Omnicom Group on Thursday reported a small uptick in profit in the second quarter of 2013, results which the company said met internal expectations.
The parent company of creative networks such as BBDO, DDB, and TBWA and media agencies PHD and OMD, posted a 2.4% increase in net income to $289.5 million for the second quarter, up from $282.7 million for the same quarter in the prior year.
Worldwide revenue increased 2.1% to $3.64 billion from $3.56 billion in the second quarter of 2012. U.S. revenue for the second quarter of 2013 increased 2.4% to $1.9 billion. International revenue increased 1.9% to $1.73 billion.
Also on Thursday, French ad holding company Publicis Groupe posted its quarterly results, posting a bigger comparative jump in profit.
During an earnings call, Omnicom CEO John Wren said that the company's results continue to demonstrate the strength and diversity of the company's business. He added Omnicom is expanding its global footprint and investing in new service areas. Mr. Wren put an emphasis on the importance of digital, noting that a priority for Omnicom is to have strong digital skill sets in every agency. He also pointed out the importance of data and analytics.
Omnicom's net income for the first half of the year increased 1.5% to $494.7 million, from $487.3 million in the same period in 2012. Worldwide revenue for the first half of the year increased 2.4% to $7.04 billion from $6.87 billion in the same period in 2012. U.S. revenue for the six months ended June 30 increased 3.3% to $3.69 billion from $3.58 billion in the same period in 2012.
Analysts on a conference call asked questions about procurement and payment terms and the impact on agencies. Mr. Wren said that procurement has always put pressure on compensation, and that Omnicom has turned away prospective clients because of payment terms. "We're not a bank," he said, adding that competitors agree. (WPP chief Martin Sorrell also recently expressed similar sentiments.) "Anyone who wants to treat us like a bank can go to a bank."

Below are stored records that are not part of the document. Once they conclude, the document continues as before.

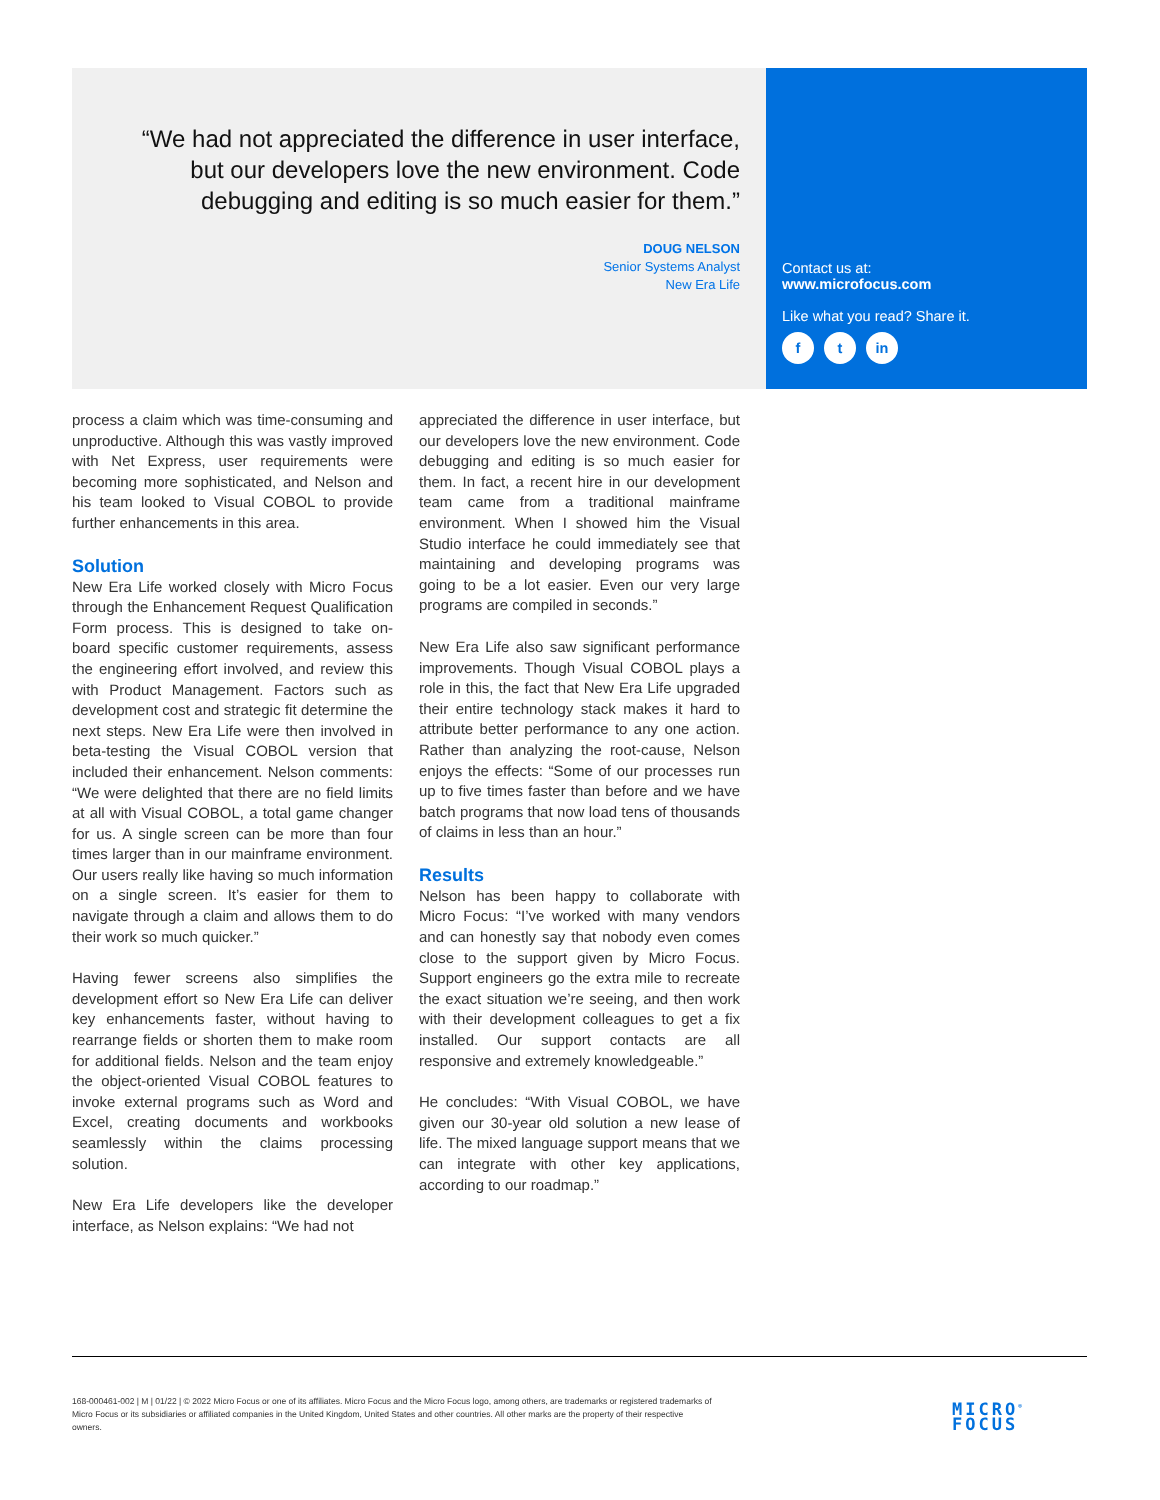“We had not appreciated the difference in user interface, but our developers love the new environment. Code debugging and editing is so much easier for them.”
DOUG NELSON
Senior Systems Analyst
New Era Life
Contact us at:
www.microfocus.com
Like what you read? Share it.
f t in
process a claim which was time-consuming and unproductive. Although this was vastly improved with Net Express, user requirements were becoming more sophisticated, and Nelson and his team looked to Visual COBOL to provide further enhancements in this area.
Solution
New Era Life worked closely with Micro Focus through the Enhancement Request Qualification Form process. This is designed to take on-board specific customer requirements, assess the engineering effort involved, and review this with Product Management. Factors such as development cost and strategic fit determine the next steps. New Era Life were then involved in beta-testing the Visual COBOL version that included their enhancement. Nelson comments: “We were delighted that there are no field limits at all with Visual COBOL, a total game changer for us. A single screen can be more than four times larger than in our mainframe environment. Our users really like having so much information on a single screen. It’s easier for them to navigate through a claim and allows them to do their work so much quicker.”
Having fewer screens also simplifies the development effort so New Era Life can deliver key enhancements faster, without having to rearrange fields or shorten them to make room for additional fields. Nelson and the team enjoy the object-oriented Visual COBOL features to invoke external programs such as Word and Excel, creating documents and workbooks seamlessly within the claims processing solution.
New Era Life developers like the developer interface, as Nelson explains: “We had not
appreciated the difference in user interface, but our developers love the new environment. Code debugging and editing is so much easier for them. In fact, a recent hire in our development team came from a traditional mainframe environment. When I showed him the Visual Studio interface he could immediately see that maintaining and developing programs was going to be a lot easier. Even our very large programs are compiled in seconds.”
New Era Life also saw significant performance improvements. Though Visual COBOL plays a role in this, the fact that New Era Life upgraded their entire technology stack makes it hard to attribute better performance to any one action. Rather than analyzing the root-cause, Nelson enjoys the effects: “Some of our processes run up to five times faster than before and we have batch programs that now load tens of thousands of claims in less than an hour.”
Results
Nelson has been happy to collaborate with Micro Focus: “I’ve worked with many vendors and can honestly say that nobody even comes close to the support given by Micro Focus. Support engineers go the extra mile to recreate the exact situation we’re seeing, and then work with their development colleagues to get a fix installed. Our support contacts are all responsive and extremely knowledgeable.”
He concludes: “With Visual COBOL, we have given our 30-year old solution a new lease of life. The mixed language support means that we can integrate with other key applications, according to our roadmap.”
168-000461-002 | M | 01/22 | © 2022 Micro Focus or one of its affiliates. Micro Focus and the Micro Focus logo, among others, are trademarks or registered trademarks of Micro Focus or its subsidiaries or affiliated companies in the United Kingdom, United States and other countries. All other marks are the property of their respective owners.
MICRO<sup>®</sup>
FOCUS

Also during the call, the company was asked questions regarding the prospect of new auto accounts following the Chevrolet loss earlier this year when Goodby, Silverstein & Partners was cut from the Commonwealth cohort created by Omnicom and Interpublic for General Motors. All of the Chevy creative business was consolidated at Interpublic's McCann.
Mr Wren said: "There's no -- not to my knowledge -- big car pitches up at the moment, but I have great confidence in the capabilities of the people who were on the Chevy business that when one does come up, we'll have a very good chance at it."
The company said that with the loss of Chevy, as well as another big account at BBDO, Procter & Gamble's Gillette, quarterly billings fell just short of $1 billion.
Just this week, Pfizer shifted the creative account for Viagra from Dentsu's McGarryBowen to Omnicom's BBDO. BBDO's Chicago outpost, EnergyBBDO, in June picked up the Bud Light business from Translation and Emirates Airline's North American business -- all moves that help offset BBDO's Gillette loss earlier this year.
By discipline, advertising accounted for 48.4% of Omnicom's results in the second quarter, while CRM accounted for 34.5%, PR accounted for 9.2% and specialty, which includes TK, accounted for 7.9%. Year-to-date, advertising made up 48.4% of Omnicom's results, CRM was 34.5%, PR was 9.2% and specialty was 7.9%.